Sebagai pelengkap, biasanya nasi tumpeng dihidangkan dengan sayuran dan lauk. Sayuran yang disajikan umumnya adalah urap, kangkung, bayam, dan kacang panjang. Sementara lauknya ayam ingkung, ikan teri, dan telur rebus.

Urap berasal dari bahasa jawa urip (hidup) yang berarti mampu untuk menafkahi keluarga. Kangkung melambangkan sifat ulet, teguh, dan pantang menyerah, mengingat sayur ini dapat tumbuh di darat maupun di air. Bayam yang berwarna hijau melambangkan kehidupan yang aman dan damai. Kacang panjang yang disajikan tanpa dipotong melambangkan umur panjang.

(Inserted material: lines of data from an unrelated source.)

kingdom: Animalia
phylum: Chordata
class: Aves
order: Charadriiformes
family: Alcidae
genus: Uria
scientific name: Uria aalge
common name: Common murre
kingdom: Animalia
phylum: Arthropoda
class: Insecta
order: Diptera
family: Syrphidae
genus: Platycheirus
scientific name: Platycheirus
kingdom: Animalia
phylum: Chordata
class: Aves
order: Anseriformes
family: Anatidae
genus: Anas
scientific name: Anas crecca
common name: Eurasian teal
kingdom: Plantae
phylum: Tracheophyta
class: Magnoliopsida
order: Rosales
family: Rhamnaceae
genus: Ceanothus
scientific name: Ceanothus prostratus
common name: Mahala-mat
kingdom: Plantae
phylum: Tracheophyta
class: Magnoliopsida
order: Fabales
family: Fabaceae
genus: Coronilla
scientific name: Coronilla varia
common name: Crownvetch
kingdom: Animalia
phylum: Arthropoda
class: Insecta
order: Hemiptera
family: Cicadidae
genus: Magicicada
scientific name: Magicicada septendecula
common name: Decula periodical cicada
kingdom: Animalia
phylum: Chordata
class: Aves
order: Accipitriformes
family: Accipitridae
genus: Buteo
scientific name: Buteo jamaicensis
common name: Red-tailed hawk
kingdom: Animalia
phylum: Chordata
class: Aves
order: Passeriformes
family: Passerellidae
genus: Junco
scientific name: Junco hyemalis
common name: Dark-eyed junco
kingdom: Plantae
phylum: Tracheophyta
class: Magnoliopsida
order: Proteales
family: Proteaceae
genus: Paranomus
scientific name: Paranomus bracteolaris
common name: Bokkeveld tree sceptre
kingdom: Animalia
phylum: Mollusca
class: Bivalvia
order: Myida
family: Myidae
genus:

Untuk lauknya, ayam disajikan utuh yang merupakan lambang ketenangan hati karena sering diartikan sebagai simbol menyembah Tuhan. Ikan teri melambangkan kebersamaan dan kerukunan. Sementara, telur rebus biasanya disajikan bersama kulitnya dan tidak dipotong-potong melambangkan semua tindakan harus terlebih dahulu direncanakan (dikupas), dikerjakan sesuai rencana sehingga membentuk suatu kesempunaan.

Bahkan, cabai yang diletakkan diujung tumpeng bukan hanya hiasan lho! Cabai berwarna merah melambangkan api sebagai sumber penerangan atau teladan.